Set on the northeastern coast of China’s Hainan Island, Wenchang is home to a lush, undeveloped oceanfront zone the government has set out to cultivate as a destination. Though it features some residential projects, the area’s first resort is the sprawling 439-key Hilton Wenchang. Before there was a hotel, “it was very much uncharted territory,” explains Darrell Long, partner at Los Angeles-based HBA.
Singapore’s WOW Architects crafted the resort’s shell, which Long says is a series of buildings designed into the site rather than on top of it. The HBA team aimed to respect the architecture’s Southeast Asian style, marrying it to the interior design’s modernist approach. Inspired by the location and its cultural framework—specifically looking to its pre-development history as a fishing area replete with coconut groves—Long wanted to make sure “the daily activities of life that exist there influenced the narrative,” he says.

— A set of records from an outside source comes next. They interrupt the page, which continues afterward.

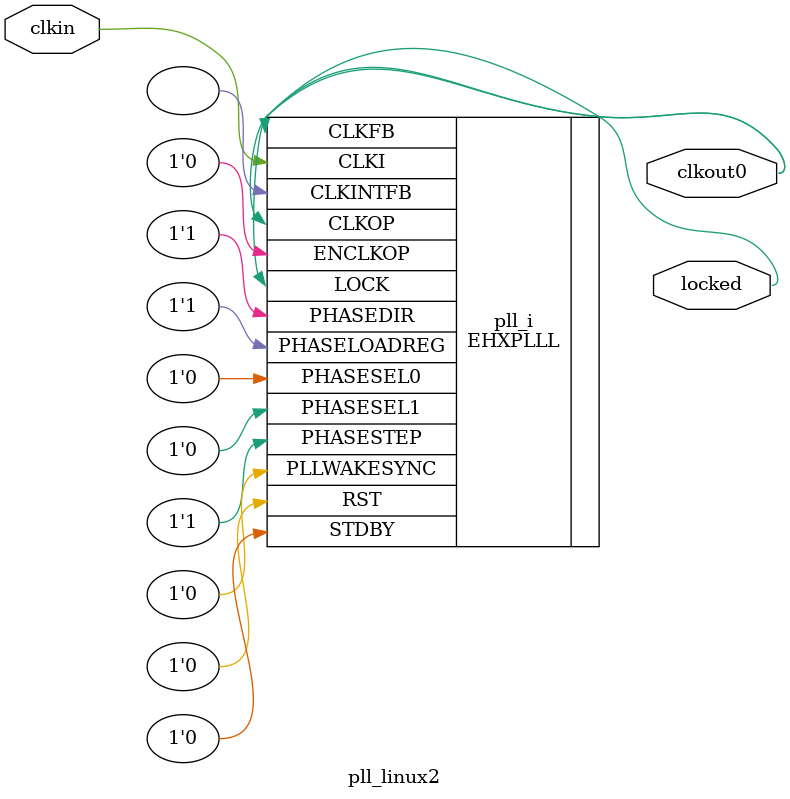
<source format=v>
module pll_linux2
(
    input clkin, // 52.0833 MHz, 0 deg
    output clkout0, // 48.0769 MHz, 0 deg
    output locked
);
(* FREQUENCY_PIN_CLKI="52.0833" *)
(* FREQUENCY_PIN_CLKOP="48.0769" *)
(* ICP_CURRENT="12" *) (* LPF_RESISTOR="8" *) (* MFG_ENABLE_FILTEROPAMP="1" *) (* MFG_GMCREF_SEL="2" *)
EHXPLLL #(
        .PLLRST_ENA("DISABLED"),
        .INTFB_WAKE("DISABLED"),
        .STDBY_ENABLE("DISABLED"),
        .DPHASE_SOURCE("DISABLED"),
        .OUTDIVIDER_MUXA("DIVA"),
        .OUTDIVIDER_MUXB("DIVB"),
        .OUTDIVIDER_MUXC("DIVC"),
        .OUTDIVIDER_MUXD("DIVD"),
        .CLKI_DIV(13),
        .CLKOP_ENABLE("ENABLED"),
        .CLKOP_DIV(12),
        .CLKOP_CPHASE(5),
        .CLKOP_FPHASE(0),
        .FEEDBK_PATH("CLKOP"),
        .CLKFB_DIV(12)
    ) pll_i (
        .RST(1'b0),
        .STDBY(1'b0),
        .CLKI(clkin),
        .CLKOP(clkout0),
        .CLKFB(clkout0),
        .CLKINTFB(),
        .PHASESEL0(1'b0),
        .PHASESEL1(1'b0),
        .PHASEDIR(1'b1),
        .PHASESTEP(1'b1),
        .PHASELOADREG(1'b1),
        .PLLWAKESYNC(1'b0),
        .ENCLKOP(1'b0),
        .LOCK(locked)
	);
endmodule

</source>
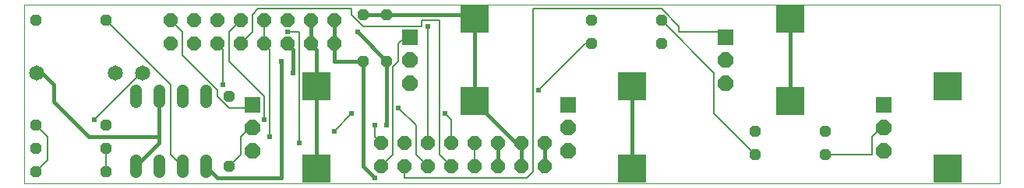
<source format=gtl>
G75*
%MOIN*%
%OFA0B0*%
%FSLAX24Y24*%
%IPPOS*%
%LPD*%
%AMOC8*
5,1,8,0,0,1.08239X$1,22.5*
%
%ADD10C,0.0000*%
%ADD11C,0.0650*%
%ADD12OC8,0.0600*%
%ADD13OC8,0.0480*%
%ADD14C,0.0500*%
%ADD15R,0.0660X0.0660*%
%ADD16OC8,0.0660*%
%ADD17R,0.1227X0.1227*%
%ADD18C,0.0160*%
%ADD19C,0.0240*%
%ADD20C,0.0080*%
D10*
X000100Y000668D02*
X000100Y008345D01*
X041832Y008345D01*
X041832Y000668D01*
X000100Y000668D01*
D11*
X000631Y005418D03*
X003978Y005418D03*
X005159Y005418D03*
D12*
X006350Y006668D03*
X007350Y006668D03*
X008350Y006668D03*
X009350Y006668D03*
X010350Y006668D03*
X011350Y006668D03*
X012350Y006668D03*
X013350Y006668D03*
X013350Y007668D03*
X012350Y007668D03*
X011350Y007668D03*
X010350Y007668D03*
X009350Y007668D03*
X008350Y007668D03*
X007350Y007668D03*
X006350Y007668D03*
X015350Y002418D03*
X016350Y002418D03*
X017350Y002418D03*
X018350Y002418D03*
X019350Y002418D03*
X020350Y002418D03*
X021350Y002418D03*
X022350Y002418D03*
X022350Y001418D03*
X021350Y001418D03*
X020350Y001418D03*
X019350Y001418D03*
X018350Y001418D03*
X017350Y001418D03*
X016350Y001418D03*
X015350Y001418D03*
D13*
X008850Y001418D03*
X003600Y001168D03*
X000600Y001168D03*
X000600Y002168D03*
X003600Y002168D03*
X003600Y003168D03*
X000600Y003168D03*
X008850Y004418D03*
X014600Y005918D03*
X015600Y005918D03*
X024350Y006668D03*
X027350Y006668D03*
X027350Y007668D03*
X024350Y007668D03*
X015600Y007918D03*
X014600Y007918D03*
X003600Y007668D03*
X000600Y007668D03*
X031350Y002918D03*
X034350Y002918D03*
X034350Y001918D03*
X031350Y001918D03*
D14*
X007850Y001668D02*
X007850Y001168D01*
X006850Y001168D02*
X006850Y001668D01*
X005850Y001668D02*
X005850Y001168D01*
X004850Y001168D02*
X004850Y001668D01*
X004850Y004168D02*
X004850Y004668D01*
X005850Y004668D02*
X005850Y004168D01*
X006850Y004168D02*
X006850Y004668D01*
X007850Y004668D02*
X007850Y004168D01*
D15*
X009844Y004052D03*
X016594Y006952D03*
X023344Y004052D03*
X030094Y006952D03*
X036844Y004052D03*
D16*
X036844Y003068D03*
X036844Y002083D03*
X030094Y004983D03*
X030094Y005968D03*
X023344Y003068D03*
X023344Y002083D03*
X016594Y004983D03*
X016594Y005968D03*
X009844Y003068D03*
X009844Y002083D03*
D17*
X012600Y001296D03*
X019350Y004196D03*
X012600Y004839D03*
X019350Y007739D03*
X026100Y004839D03*
X032850Y004196D03*
X039600Y004839D03*
X032850Y007739D03*
X026100Y001296D03*
X039600Y001296D03*
D18*
X032850Y004196D02*
X032850Y007739D01*
X026100Y004839D02*
X026100Y001296D01*
X022350Y001418D02*
X022350Y002418D01*
X021350Y002418D02*
X021350Y002168D01*
X019350Y004168D01*
X019350Y004196D01*
X019350Y007739D01*
X019350Y007918D01*
X015600Y007918D01*
X014600Y007918D01*
X013350Y007668D02*
X013350Y006668D01*
X013350Y005918D01*
X014600Y005918D01*
X014600Y001418D01*
X015100Y000918D01*
X012600Y001296D02*
X012600Y004839D01*
X012600Y006418D01*
X012350Y006668D01*
X012350Y007668D01*
X014350Y007168D02*
X015600Y005918D01*
X015600Y003168D01*
X020350Y002418D02*
X020350Y001418D01*
X021350Y001418D02*
X021350Y002168D01*
X011100Y000918D02*
X011100Y005918D01*
X011600Y006418D02*
X011600Y005418D01*
X011600Y006418D02*
X011350Y006668D01*
X001350Y004918D02*
X001350Y004168D01*
X002850Y002668D01*
X005850Y002668D01*
X005850Y002418D01*
X004850Y001418D01*
X007850Y001418D02*
X008350Y000918D01*
X011100Y000918D01*
X005850Y002668D02*
X005850Y004418D01*
X001350Y004918D02*
X000850Y005418D01*
X000631Y005418D01*
D19*
X008600Y004918D03*
X011600Y005418D03*
X011100Y005918D03*
X011350Y007168D03*
X014350Y007168D03*
X017350Y007418D03*
X022100Y004668D03*
X018100Y003668D03*
X016100Y003918D03*
X014100Y003668D03*
X015100Y003168D03*
X015600Y003168D03*
X013350Y002918D03*
X011850Y002418D03*
X010600Y002668D03*
X010350Y003418D03*
X003100Y003418D03*
X015100Y000918D03*
D20*
X016350Y000918D02*
X016350Y001418D01*
X015850Y001918D02*
X015350Y001418D01*
X016350Y000918D02*
X021600Y000918D01*
X021850Y001168D01*
X021850Y008168D01*
X027350Y008168D01*
X028100Y007418D01*
X028100Y007168D01*
X029850Y007168D01*
X030094Y006952D01*
X029600Y005418D02*
X027350Y007668D01*
X024350Y006668D02*
X024100Y006668D01*
X022100Y004668D01*
X018350Y003418D02*
X018100Y003668D01*
X018350Y003418D02*
X018350Y002418D01*
X017350Y002418D02*
X017350Y007418D01*
X017100Y007418D02*
X017100Y007668D01*
X017850Y007668D01*
X017850Y001918D01*
X018350Y001418D01*
X017350Y001418D02*
X016850Y001918D01*
X016850Y003168D01*
X016100Y003918D01*
X014100Y003668D02*
X013350Y002918D01*
X015100Y003168D02*
X015100Y002668D01*
X015350Y002418D01*
X015850Y001918D02*
X015850Y005668D01*
X016100Y005918D01*
X016100Y006668D01*
X016350Y006918D01*
X016594Y006952D01*
X017100Y007418D02*
X014600Y007418D01*
X014100Y007918D01*
X014100Y008168D01*
X010100Y008168D01*
X009850Y007918D01*
X009850Y007168D01*
X009350Y006668D01*
X010350Y006668D02*
X010600Y006418D01*
X010600Y002668D01*
X009844Y003068D02*
X009600Y002918D01*
X009350Y002668D01*
X009350Y001918D01*
X008850Y001418D01*
X006850Y001418D02*
X006350Y001918D01*
X006350Y004918D01*
X003600Y007668D01*
X006350Y007668D02*
X006850Y007168D01*
X006850Y006168D01*
X008350Y004668D01*
X008350Y004418D01*
X008850Y003918D01*
X009600Y003918D01*
X009844Y004052D01*
X010350Y004418D02*
X010350Y003418D01*
X010350Y004418D02*
X008850Y005918D01*
X008850Y007168D01*
X009350Y007668D01*
X010350Y007668D02*
X010350Y006668D01*
X008600Y006418D02*
X008600Y004918D01*
X005159Y005418D02*
X005100Y005418D01*
X003100Y003418D01*
X001100Y002668D02*
X000600Y003168D01*
X001100Y002668D02*
X001100Y001668D01*
X000600Y001168D01*
X003600Y001168D02*
X003600Y002168D01*
X011850Y002418D02*
X011850Y007168D01*
X011350Y007168D01*
X008600Y006418D02*
X008350Y006668D01*
X019350Y002418D02*
X019350Y001418D01*
X029600Y003668D02*
X031350Y001918D01*
X034350Y001918D02*
X036350Y001918D01*
X036350Y002668D01*
X036600Y002918D01*
X036844Y003068D01*
X029600Y003668D02*
X029600Y005418D01*
M02*

</source>
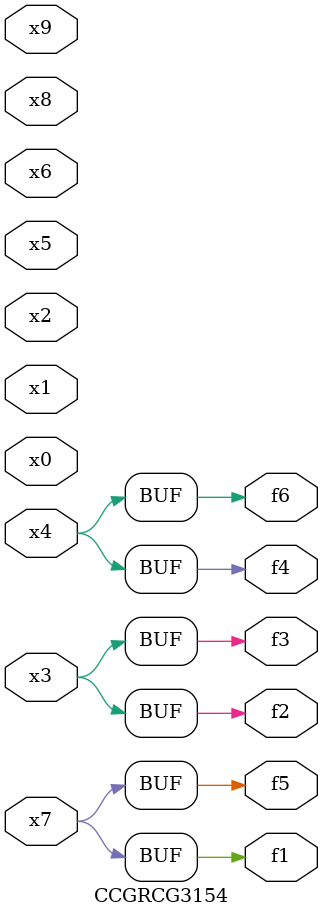
<source format=v>
module CCGRCG3154(
	input x0, x1, x2, x3, x4, x5, x6, x7, x8, x9,
	output f1, f2, f3, f4, f5, f6
);
	assign f1 = x7;
	assign f2 = x3;
	assign f3 = x3;
	assign f4 = x4;
	assign f5 = x7;
	assign f6 = x4;
endmodule

</source>
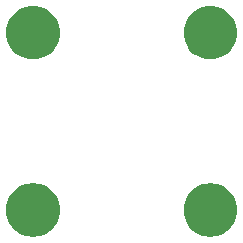
<source format=gbr>
G04 #@! TF.GenerationSoftware,KiCad,Pcbnew,(5.1.2)-2*
G04 #@! TF.CreationDate,2019-07-29T19:51:13+02:00*
G04 #@! TF.ProjectId,sensor_auxiliary,73656e73-6f72-45f6-9175-78696c696172,1*
G04 #@! TF.SameCoordinates,Original*
G04 #@! TF.FileFunction,Soldermask,Bot*
G04 #@! TF.FilePolarity,Negative*
%FSLAX46Y46*%
G04 Gerber Fmt 4.6, Leading zero omitted, Abs format (unit mm)*
G04 Created by KiCad (PCBNEW (5.1.2)-2) date 2019-07-29 19:51:13*
%MOMM*%
%LPD*%
G04 APERTURE LIST*
%ADD10C,0.100000*%
G04 APERTURE END LIST*
D10*
G36*
X35275880Y-47759776D02*
G01*
X35656593Y-47835504D01*
X36066249Y-48005189D01*
X36434929Y-48251534D01*
X36748466Y-48565071D01*
X36994811Y-48933751D01*
X37164496Y-49343407D01*
X37251000Y-49778296D01*
X37251000Y-50221704D01*
X37164496Y-50656593D01*
X36994811Y-51066249D01*
X36748466Y-51434929D01*
X36434929Y-51748466D01*
X36066249Y-51994811D01*
X35656593Y-52164496D01*
X35275880Y-52240224D01*
X35221705Y-52251000D01*
X34778295Y-52251000D01*
X34724120Y-52240224D01*
X34343407Y-52164496D01*
X33933751Y-51994811D01*
X33565071Y-51748466D01*
X33251534Y-51434929D01*
X33005189Y-51066249D01*
X32835504Y-50656593D01*
X32749000Y-50221704D01*
X32749000Y-49778296D01*
X32835504Y-49343407D01*
X33005189Y-48933751D01*
X33251534Y-48565071D01*
X33565071Y-48251534D01*
X33933751Y-48005189D01*
X34343407Y-47835504D01*
X34724120Y-47759776D01*
X34778295Y-47749000D01*
X35221705Y-47749000D01*
X35275880Y-47759776D01*
X35275880Y-47759776D01*
G37*
G36*
X50275880Y-47759776D02*
G01*
X50656593Y-47835504D01*
X51066249Y-48005189D01*
X51434929Y-48251534D01*
X51748466Y-48565071D01*
X51994811Y-48933751D01*
X52164496Y-49343407D01*
X52251000Y-49778296D01*
X52251000Y-50221704D01*
X52164496Y-50656593D01*
X51994811Y-51066249D01*
X51748466Y-51434929D01*
X51434929Y-51748466D01*
X51066249Y-51994811D01*
X50656593Y-52164496D01*
X50275880Y-52240224D01*
X50221705Y-52251000D01*
X49778295Y-52251000D01*
X49724120Y-52240224D01*
X49343407Y-52164496D01*
X48933751Y-51994811D01*
X48565071Y-51748466D01*
X48251534Y-51434929D01*
X48005189Y-51066249D01*
X47835504Y-50656593D01*
X47749000Y-50221704D01*
X47749000Y-49778296D01*
X47835504Y-49343407D01*
X48005189Y-48933751D01*
X48251534Y-48565071D01*
X48565071Y-48251534D01*
X48933751Y-48005189D01*
X49343407Y-47835504D01*
X49724120Y-47759776D01*
X49778295Y-47749000D01*
X50221705Y-47749000D01*
X50275880Y-47759776D01*
X50275880Y-47759776D01*
G37*
G36*
X50275880Y-32759776D02*
G01*
X50656593Y-32835504D01*
X51066249Y-33005189D01*
X51434929Y-33251534D01*
X51748466Y-33565071D01*
X51994811Y-33933751D01*
X52164496Y-34343407D01*
X52251000Y-34778296D01*
X52251000Y-35221704D01*
X52164496Y-35656593D01*
X51994811Y-36066249D01*
X51748466Y-36434929D01*
X51434929Y-36748466D01*
X51066249Y-36994811D01*
X50656593Y-37164496D01*
X50275880Y-37240224D01*
X50221705Y-37251000D01*
X49778295Y-37251000D01*
X49724120Y-37240224D01*
X49343407Y-37164496D01*
X48933751Y-36994811D01*
X48565071Y-36748466D01*
X48251534Y-36434929D01*
X48005189Y-36066249D01*
X47835504Y-35656593D01*
X47749000Y-35221704D01*
X47749000Y-34778296D01*
X47835504Y-34343407D01*
X48005189Y-33933751D01*
X48251534Y-33565071D01*
X48565071Y-33251534D01*
X48933751Y-33005189D01*
X49343407Y-32835504D01*
X49724120Y-32759776D01*
X49778295Y-32749000D01*
X50221705Y-32749000D01*
X50275880Y-32759776D01*
X50275880Y-32759776D01*
G37*
G36*
X35275880Y-32759776D02*
G01*
X35656593Y-32835504D01*
X36066249Y-33005189D01*
X36434929Y-33251534D01*
X36748466Y-33565071D01*
X36994811Y-33933751D01*
X37164496Y-34343407D01*
X37251000Y-34778296D01*
X37251000Y-35221704D01*
X37164496Y-35656593D01*
X36994811Y-36066249D01*
X36748466Y-36434929D01*
X36434929Y-36748466D01*
X36066249Y-36994811D01*
X35656593Y-37164496D01*
X35275880Y-37240224D01*
X35221705Y-37251000D01*
X34778295Y-37251000D01*
X34724120Y-37240224D01*
X34343407Y-37164496D01*
X33933751Y-36994811D01*
X33565071Y-36748466D01*
X33251534Y-36434929D01*
X33005189Y-36066249D01*
X32835504Y-35656593D01*
X32749000Y-35221704D01*
X32749000Y-34778296D01*
X32835504Y-34343407D01*
X33005189Y-33933751D01*
X33251534Y-33565071D01*
X33565071Y-33251534D01*
X33933751Y-33005189D01*
X34343407Y-32835504D01*
X34724120Y-32759776D01*
X34778295Y-32749000D01*
X35221705Y-32749000D01*
X35275880Y-32759776D01*
X35275880Y-32759776D01*
G37*
M02*

</source>
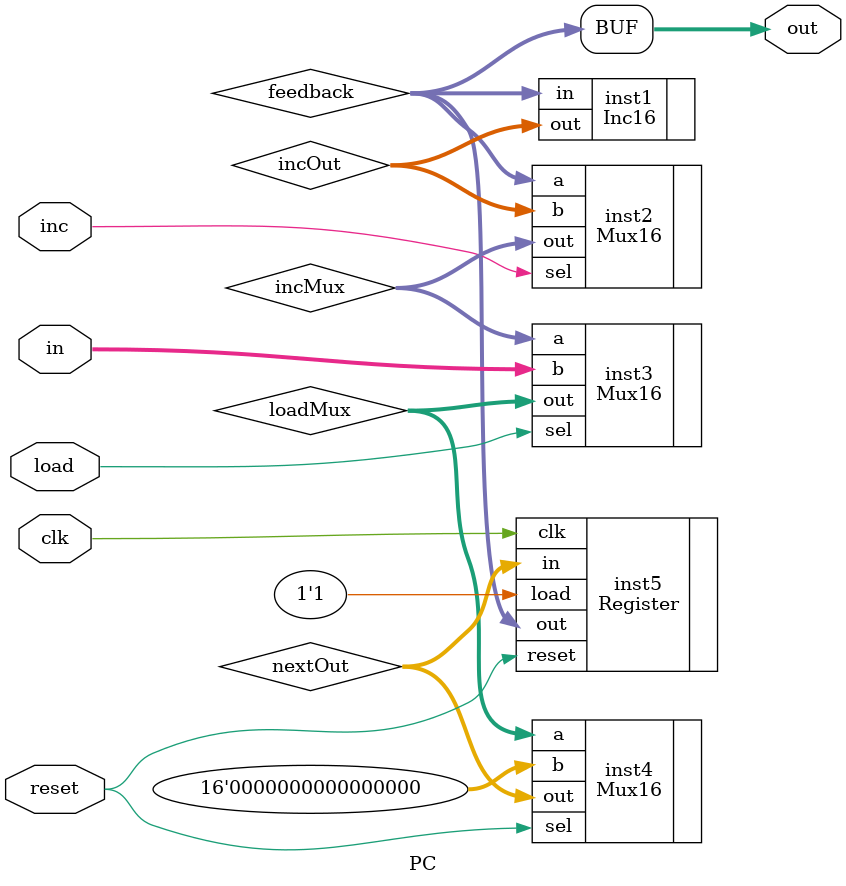
<source format=v>
module PC (
    input clk,          // Added explicit clock
    input [15:0] in,
    input load,
    input inc,
    input reset,
    output [15:0] out
);
    wire [15:0] incOut, incMux, loadMux, nextOut;
    // Feedback wire: Register 'out' is used internally
    wire [15:0] feedback;

    Inc16    inst1 (.in(feedback), .out(incOut));
    Mux16    inst2 (.a(feedback), .b(incOut), .sel(inc), .out(incMux));
    Mux16    inst3 (.a(incMux), .b(in), .sel(load), .out(loadMux));
    Mux16    inst4 (.a(loadMux), .b(16'b0), .sel(reset), .out(nextOut));
    
    Register inst5 (.clk(clk), .reset(reset), .in(nextOut), .load(1'b1), .out(feedback));

    assign out = feedback;
endmodule
</source>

In the lobby, the main goal was to preserve the ocean views. A roof soaring three stories tall at its highest point creates a sense of progression from the entrance to the back of the lobby, while all mechanical elements are hidden in columns that appear structural but are actually decorative. Instead of a bright, tropical space, and because of its vastness, the team opted for a romantic, even sexy, mood—not a common word to describe Chinese hotels, Long points out. “We wanted you to feel like you were inches away from the exterior, both in temperature and visually,” he says.
A massive central metal and glass chandelier alludes to “the way things swim or look under the water,” Long explains, while different types of marble make up the flooring, nodding to the location and typical notions of Chinese luxury. Dark wood furniture, by contrast, is “humble,” Long says, with splashes of blue, yellow, and coral appearing only sparingly in the many seating areas.
A screen motif pervades. Behind the reception desk, for example, one featuring an abstracted geometric Chinese pattern fronts a floor-to-ceiling panel depicting bougainvillea (the island’s flower) and three layers of extruded stone, all illuminated. The screens appear again in guestrooms (as does the floral pattern in some headboards), which have a purposefully neutral palette, intended to encourage guests to get outside and experience their surroundings. In response to the humid climate, rooms feature hardstone flooring covered with area rugs and wood on the walls to resist mold. Meanwhile, bathrooms—divided via sliding wooden doors—feature dark-colored marble vanities and light walls, reminiscent of a coconut’s textures.
Italian eatery Bocca, with its wood-burning oven and exhibition kitchen, departs from the Asian aesthetic. “We looked at motifs and furnishings, ideas and lines, of vintage Italian design—from sports cars to fashion,” Long says, manifested in stitching and leather strapping on furniture and a rolling ceiling pattern (calling to mind a car spoiler or the ocean) that casts an interesting light pattern on the floor. And in Chinese seafood restaurant Haitian, the region’s traditional architecture is made sexier and modern thanks to translucent orange acrylic resin lighting fixtures resembling local aquatic life.
Overall, it’s a “Hilton that has a contemporary feel under modernist principles,” Long says.